Candlelit vigil in North Vancouver honours Iranian plane crash victims
Mourners meet at Amir Bakery, owned by a man who lost his wife and daughter
Mourners gathered around a bakery in the heart of North Vancouver's close-knit Persian community to pay respects to the victims of the Ukrainian International Airlines crash Wednesday night.
The owner of Amir Bakery, Amir Pasavand, lost both his wife Ayeshe Pourghaderi, 36, and his 17-year-old daughter Fatemah Pasavand after the Kyiv-bound flight crashed shortly after take-off from Iran's capital Tehran. He had not accompanied them on their vacation.
All 176 people on board died in the crash. Prime Minister Justin Trudeau said 138 passengers from the flight were supposed to be on a connecting flight to Toronto. Sixty-three were Canadian citizens.
At least 13 people on board the flight had ties to British Columbia.
The Ukrainian International Airlines route — Tehran to Kyiv and then on to Toronto — is a popular one for Iranian Canadians due to the limited number of airlines that fly to Iran.
The cause of the crash is under investigation.
Shahnaz Oleh, a family friend in attendance at the vigil, described Pourghaderi as lovely, kind and a hard worker who loved her daughter deeply.

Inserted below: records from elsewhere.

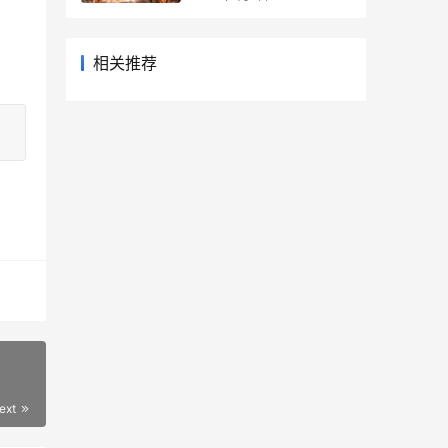
再也复刻不了
相关推荐
ext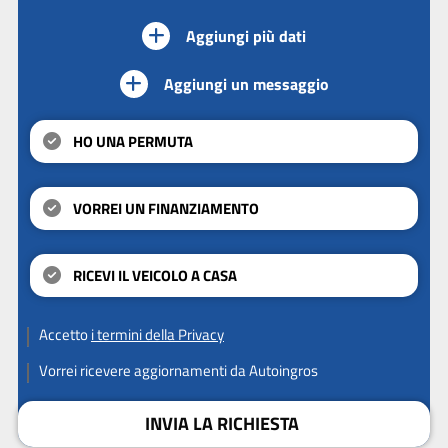
Aggiungi più dati
Aggiungi un messaggio
HO UNA PERMUTA
VORREI UN FINANZIAMENTO
RICEVI IL VEICOLO A CASA
Accetto
i termini della Privacy
Vorrei ricevere aggiornamenti da Autoingros
INVIA LA RICHIESTA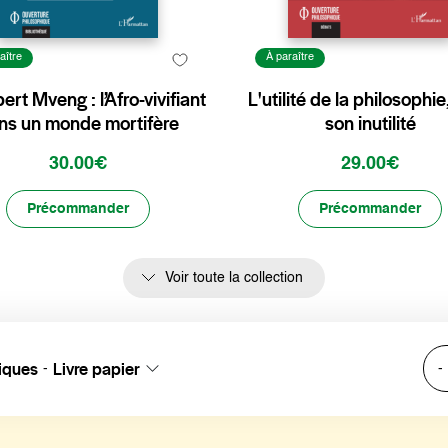
aître
À paraître
ert Mveng : l’Afro-vivifiant
L'utilité de la philosophie
ns un monde mortifère
son inutilité
30.00€
29.00€
Précommander
Précommander
Voir toute la collection
iques
Livre papier
-
-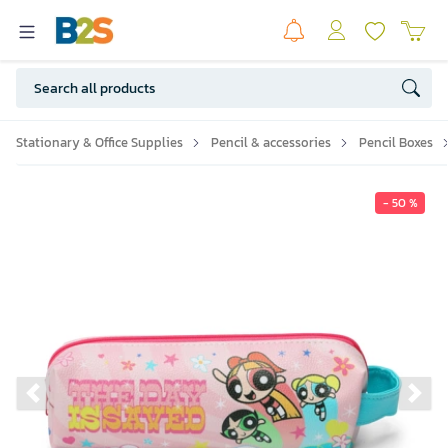
Stationary & Office Supplies
Pencil & accessories
Pencil Boxes
- 50 %
Previous slide
Ne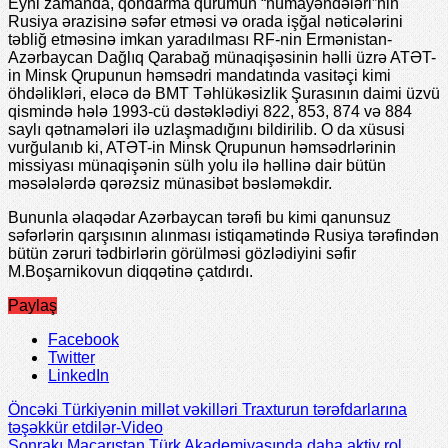
Eyni zamanda, qondarma qurumun “nümayəndələri”nin
Rusiya ərazisinə səfər etməsi və orada işğal nəticələrini
təbliğ etməsinə imkan yaradılması RF-nin Ermənistan-
Azərbaycan Dağlıq Qarabağ münaqişəsinin həlli üzrə ATƏT-
in Minsk Qrupunun həmsədri mandatında vasitəçi kimi
öhdəlikləri, eləcə də BMT Təhlükəsizlik Şurasının daimi üzvü
qismində hələ 1993-cü dəstəklədiyi 822, 853, 874 və 884
saylı qətnamələri ilə uzlaşmadığını bildirilib. O da xüsusi
vurğulanıb ki, ATƏT-in Minsk Qrupunun həmsədrlərinin
missiyası münaqişənin sülh yolu ilə həllinə dair bütün
məsələlərdə qərəzsiz münasibət bəsləməkdir.
Bununla əlaqədar Azərbaycan tərəfi bu kimi qanunsuz
səfərlərin qarşısının alınması istiqamətində Rusiya tərəfindən
bütün zəruri tədbirlərin görülməsi gözlədiyini səfir
M.Boşarnikovun diqqətinə çatdırdı.
Paylaş
Facebook
Twitter
LinkedIn
Öncəki
Türkiyənin millət vəkilləri Traxturun tərəfdarlarına
təşəkkür etdilər-Video
Sonrakı
Macarıstan Türk Akademiyasında daha aktiv rol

"She was always with her daughter. She [was] never separate," Oleh said through tears.
Pasavand was a high school student who was excited about her upcoming 18th birthday and high school graduation, she said.

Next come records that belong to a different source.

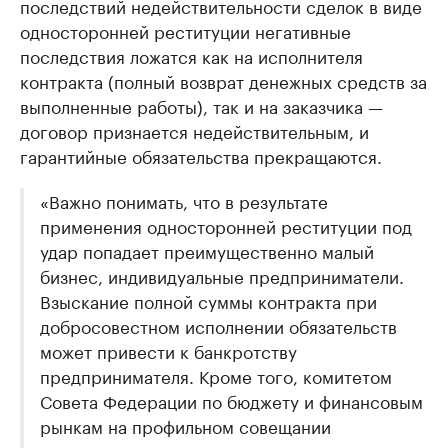
последствий недействительности сделок в виде
односторонней реституции негативные
последствия ложатся как на исполнителя
контракта (полный возврат денежных средств за
выполненные работы), так и на заказчика —
договор признается недействительным, и
гарантийные обязательства прекращаются.
«Важно понимать, что в результате
применения односторонней реституции под
удар попадает преимущественно малый
бизнес, индивидуальные предприниматели.
Взыскание полной суммы контракта при
добросовестном исполнении обязательств
может привести к банкротству
предпринимателя. Кроме того, комитетом
Совета Федерации по бюджету и финансовым
рынкам на профильном совещании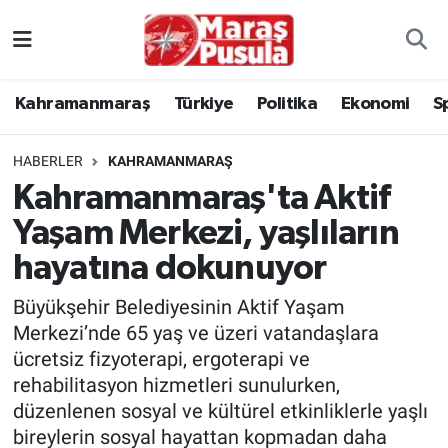
Kahramanmaraş
İstanbul Nöbetçi Eczaneler
Kahramanmaraş
Türkiye
Politika
Ekonomi
S
genel
İstanbul Hava Durumu
HABERLER
KAHRAMANMARAŞ
Türkiye
İstanbul Namaz Vakitleri
Kahramanmaraş'ta Aktif
Yaşam Merkezi, yaşlıların
Politika
İstanbul Trafik Yoğunluk Haritası
hayatına dokunuyor
Ekonomi
Süper Lig Puan Durumu ve Fikstür
Büyükşehir Belediyesinin Aktif Yaşam
Spor
Tüm Manşetler
Merkezi’nde 65 yaş ve üzeri vatandaşlara
ücretsiz fizyoterapi, ergoterapi ve
Kültür Sanat
Son Dakika Haberleri
rehabilitasyon hizmetleri sunulurken,
düzenlenen sosyal ve kültürel etkinliklerle yaşlı
Sağlık
Haber Arşivi
bireylerin sosyal hayattan kopmadan daha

Oleh was one of about one hundred mourners grieving at the Lonsdale Avenue bakery. Those in attendance lit candles, placed flowers underneath the bakery window and raised a banner expressing their condolences for the loss.
Pegah Jahanbin, one of the attendees, said her family often bought bread from the bakery.
"It's really heartbreaking to hear this news," she said.
Jahanbin, a member of North Vancouver's Persian community, said she had come to Canada for a better life, just like the Pasavand family.
"When something like this happens it's not tolerable. It's so hard."